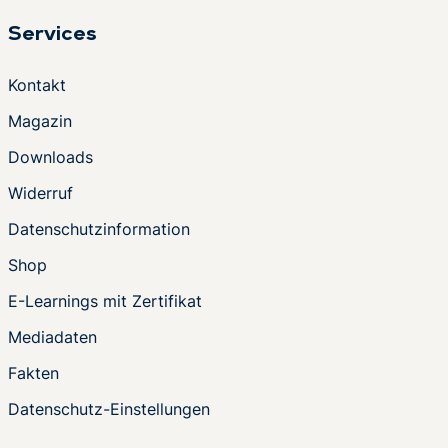
Services
Kontakt
Magazin
Downloads
Widerruf
Datenschutzinformation
Shop
E-Learnings mit Zertifikat
Mediadaten
Fakten
Datenschutz-Einstellungen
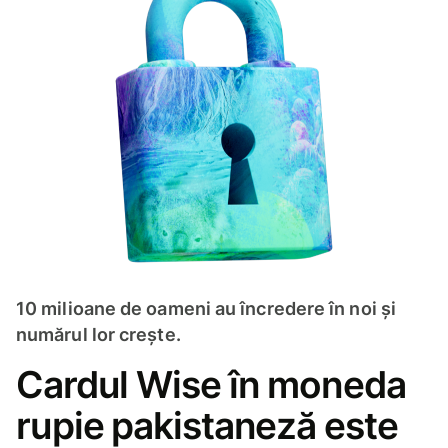
10 milioane de oameni au încredere în noi și
numărul lor crește.
Cardul Wise în moneda
rupie pakistaneză este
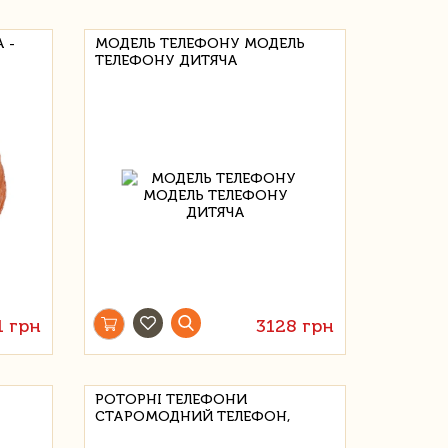
 -
МОДЕЛЬ ТЕЛЕФОНУ МОДЕЛЬ
ТЕЛЕФОНУ ДИТЯЧА
1 грн
3128 грн
РОТОРНІ ТЕЛЕФОНИ
СТАРОМОДНИЙ ТЕЛЕФОН,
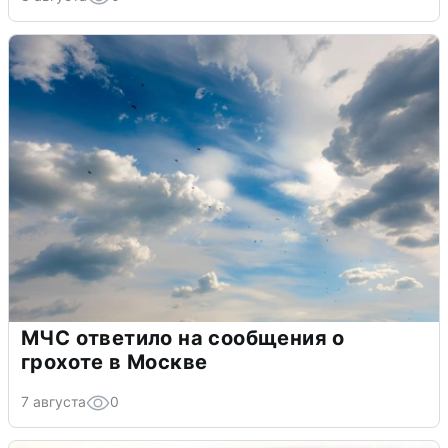
МЧС ответило на сообщения о
грохоте в Москве
7 августа
0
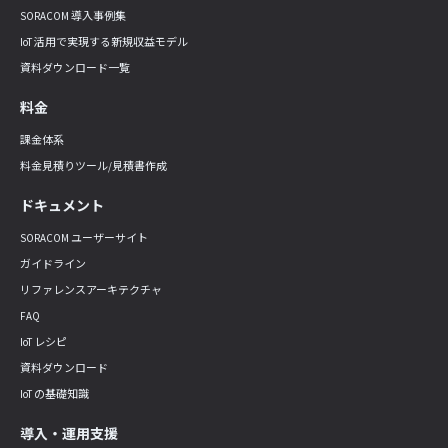
SORACOM 導入事例集
IoT 活用で実現する新規収益モデル
資料ダウンロード一覧
料金
課金体系
料金見積りツール/見積書作成
ドキュメント
SORACOM ユーザーサイト
ガイドライン
リファレンスアーキテクチャ
FAQ
IoT レシピ
資料ダウンロード
IoT の基礎知識
導入・運用支援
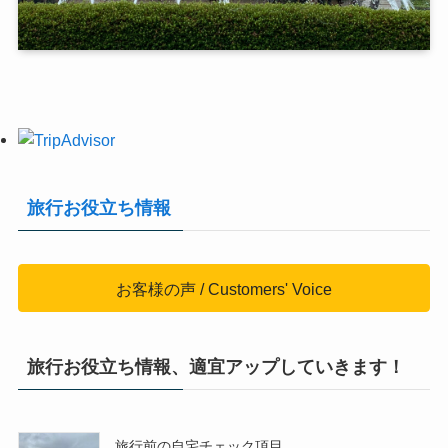
旅行お役立ち情報
お客様の声 / Customers' Voice
旅行お役立ち情報、適宜アップしていきます！
旅行前の自宅チェック項目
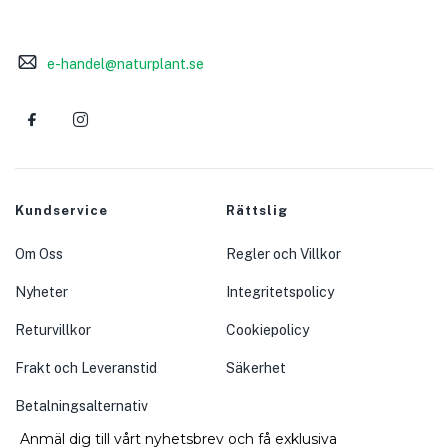
e-handel@naturplant.se
Kundservice
Rättslig
Om Oss
Regler och Villkor
Nyheter
Integritetspolicy
Returvillkor
Cookiepolicy
Frakt och Leveranstid
Säkerhet
Betalningsalternativ
Anmäl dig till vårt nyhetsbrev och få exklusiva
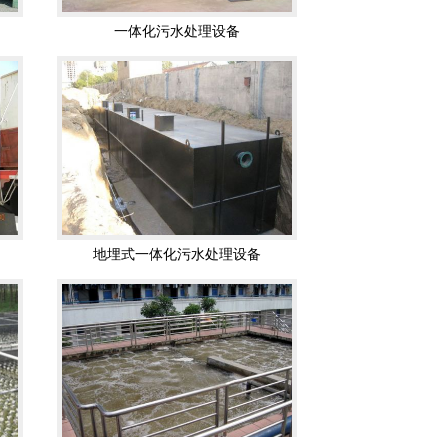
地埋式一体化污水处理设备
养殖污水处理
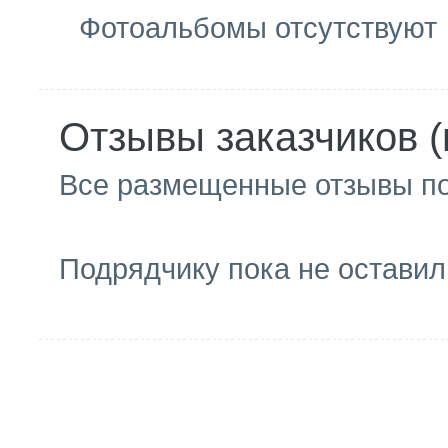
Фотоальбомы отсутствуют
Отзывы заказчиков (
Все размещенные отзывы п
Подрядчику пока не оставил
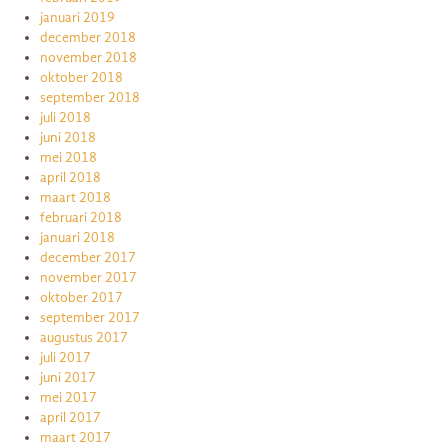
januari 2019
december 2018
november 2018
oktober 2018
september 2018
juli 2018
juni 2018
mei 2018
april 2018
maart 2018
februari 2018
januari 2018
december 2017
november 2017
oktober 2017
september 2017
augustus 2017
juli 2017
juni 2017
mei 2017
april 2017
maart 2017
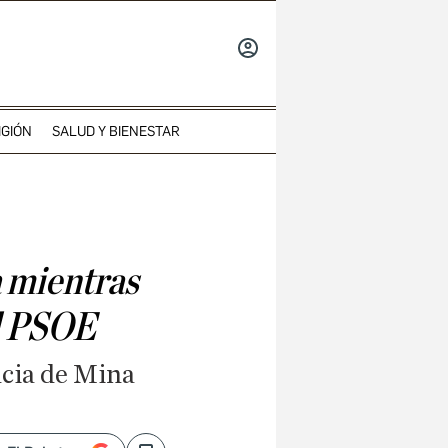
INICIAR
SESIÓN
IGIÓN
SALUD Y BIENESTAR
a mientras
el PSOE
cia de Mina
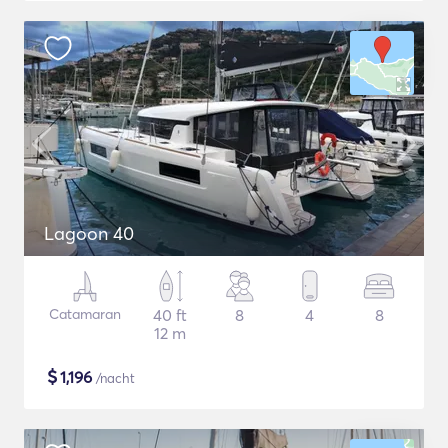
Lagoon 40
Catamaran
40 ft
8
4
8
12 m
$
1,196
/nacht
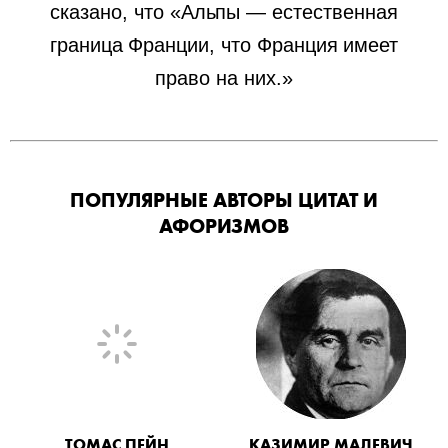
сказано, что «Альпы — естественная
граница Франции, что Франция имеет
право на них.»
ПОПУЛЯРНЫЕ АВТОРЫ ЦИТАТ И
АФОРИЗМОВ
ТОМАС ПЕЙН
КАЗИМИР МАЛЕВИЧ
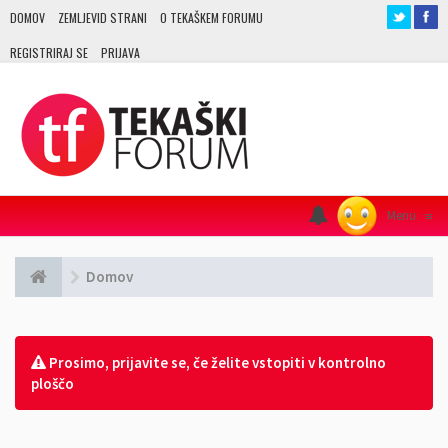
DOMOV
ZEMLJEVID STRANI
O TEKAŠKEM FORUMU
REGISTRIRAJ SE
PRIJAVA
Menu
≡
Domov
Prosimo, prijavite se, če želite vstopiti v kontrolno
ploščo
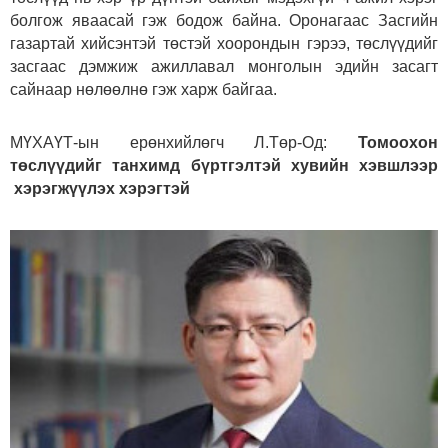
болгож яваасай гэж бодож байна. Оронагаас Засгийн
газартай хийсэнтэй төстэй хоорондын гэрээ, төслүүдийг
засгаас дэмжиж ажиллавал монголын эдийн засагт
сайнаар нөлөөлнө гэж харж байгаа.
МҮХАҮТ-ын ерөнхийлөгч Л.Төр-Од:
Томоохон
төслүүдийг танхимд бүртгэлтэй хувийн хэвшлээр
хэрэгжүүлэх хэрэгтэй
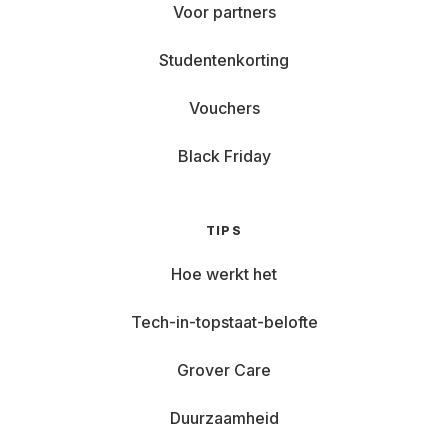
Voor partners
Studentenkorting
Vouchers
Black Friday
TIPS
Hoe werkt het
Tech-in-topstaat-belofte
Grover Care
Duurzaamheid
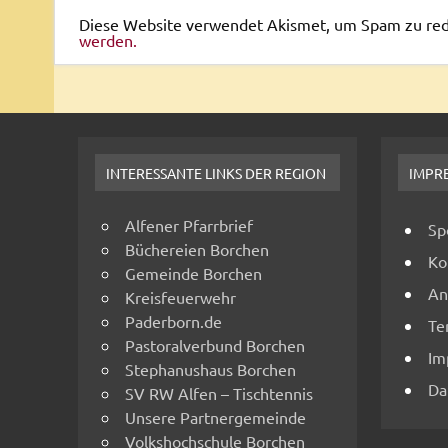
Diese Website verwendet Akismet, um Spam zu re
werden.
INTERESSANTE LINKS DER REGION
IMPR
Alfener Pfarrbrief
Sp
Büchereien Borchen
Ko
Gemeinde Borchen
An
Kreisfeuerwehr
Paderborn.de
Te
Pastoralverbund Borchen
Im
Stephanushaus Borchen
Da
SV RW Alfen – Tischtennis
Unsere Partnergemeinde
Volkshochschule Borchen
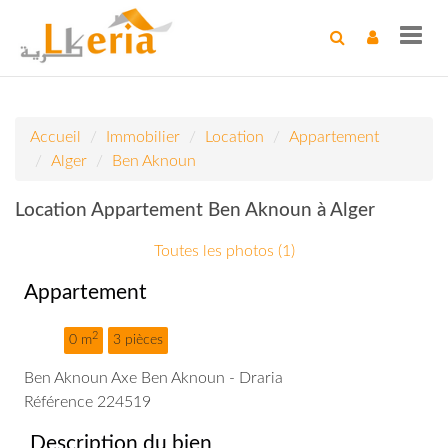
Toggl
navig
Accueil
Immobilier
Location
Appartement
Alger
Ben Aknoun
Location Appartement Ben Aknoun à Alger
Toutes les photos (1)
Appartement
2
0 m
3 pièces
Ben Aknoun Axe Ben Aknoun - Draria
Référence 224519
Description du bien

• • • • •

Problem to solve
Write the entries out again word for word. Omit all pictures from them.

Problem solution
Services
Kontakt
Magazin
Downloads
Widerruf
Datenschutzinformation
Shop
E-Learnings mit Zertifikat
Mediadaten
Fakten
Datenschutz-Einstellungen
10 milioane de oameni au încredere în noi și
numărul lor crește.
Cardul Wise în moneda
rupie pakistaneză este
 -
МОДЕЛЬ ТЕЛЕФОНУ МОДЕЛЬ
ТЕЛЕФОНУ ДИТЯЧА
1 грн
3128 грн
РОТОРНІ ТЕЛЕФОНИ
СТАРОМОДНИЙ ТЕЛЕФОН,
МЧС ответило на сообщения о
грохоте в Москве
7 августа
0
SORACOM 導入事例集
IoT 活用で実現する新規収益モデル
資料ダウンロード一覧
料金
課金体系
料金見積りツール/見積書作成
ドキュメント
SORACOM ユーザーサイト
ガイドライン
リファレンスアーキテクチャ
FAQ
IoT レシピ
資料ダウンロード
IoT の基礎知識
導入・運用支援
旅行お役立ち情報
お客様の声 / Customers' Voice
旅行お役立ち情報、適宜アップしていきます！
旅行前の自宅チェック項目
e-handel@naturplant.se
Kundservice
Rättslig
Om Oss
Regler och Villkor
Nyheter
Integritetspolicy
Returvillkor
Cookiepolicy
Frakt och Leveranstid
Säkerhet
Betalningsalternativ
Anmäl dig till vårt nyhetsbrev och få exklusiva
地埋式一体化污水处理设备
养殖污水处理
Фотоальбомы отсутствуют
Отзывы заказчиков (
Все размещенные отзывы п
Подрядчику пока не оставил
januari 2019
december 2018
november 2018
oktober 2018
september 2018
juli 2018
juni 2018
mei 2018
april 2018
maart 2018
februari 2018
januari 2018
december 2017
november 2017
oktober 2017
september 2017
augustus 2017
juli 2017
juni 2017
mei 2017
april 2017
maart 2017
INICIAR
SESIÓN
IGIÓN
SALUD Y BIENESTAR
a mientras
el PSOE
cia de Mina
Lagoon 40
Catamaran
40 ft
8
4
8
12 m
$
1,196
/nacht
сказано, что «Альпы — естественная
граница Франции, что Франция имеет
право на них.»
ПОПУЛЯРНЫЕ АВТОРЫ ЦИТАТ И
АФОРИЗМОВ
ТОМАС ПЕЙН
КАЗИМИР МАЛЕВИЧ
DOMOV
ZEMLJEVID STRANI
O TEKAŠKEM FORUMU
REGISTRIRAJ SE
PRIJAVA
Menu
≡
Domov
Prosimo, prijavite se, če želite vstopiti v kontrolno
ploščo
болгож яваасай гэж бодож байна. Оронагаас Засгийн
газартай хийсэнтэй төстэй хоорондын гэрээ, төслүүдийг
засгаас дэмжиж ажиллавал монголын эдийн засагт
сайнаар нөлөөлнө гэж харж байгаа.
МҮХАҮТ-ын ерөнхийлөгч Л.Төр-Од:
Томоохон
төслүүдийг танхимд бүртгэлтэй хувийн хэвшлээр
хэрэгжүүлэх хэрэгтэй
Voor partners
Studentenkorting
Vouchers
Black Friday
TIPS
Hoe werkt het
Tech-in-topstaat-belofte
Grover Care
Duurzaamheid
Diese Website verwendet Akismet, um Spam zu re
werden.
INTERESSANTE LINKS DER REGION
IMPR
Alfener Pfarrbrief
Sp
Büchereien Borchen
Ko
Gemeinde Borchen
An
Kreisfeuerwehr
Paderborn.de
Te
Pastoralverbund Borchen
Im
Stephanushaus Borchen
Da
SV RW Alfen – Tischtennis
Unsere Partnergemeinde
Volkshochschule Borchen
Toggl
navig
Accueil
Immobilier
Location
Appartement
Alger
Ben Aknoun
Location Appartement Ben Aknoun à Alger
Toutes les photos (1)
Appartement
2
0 m
3 pièces
Ben Aknoun Axe Ben Aknoun - Draria
Référence 224519
Description du bien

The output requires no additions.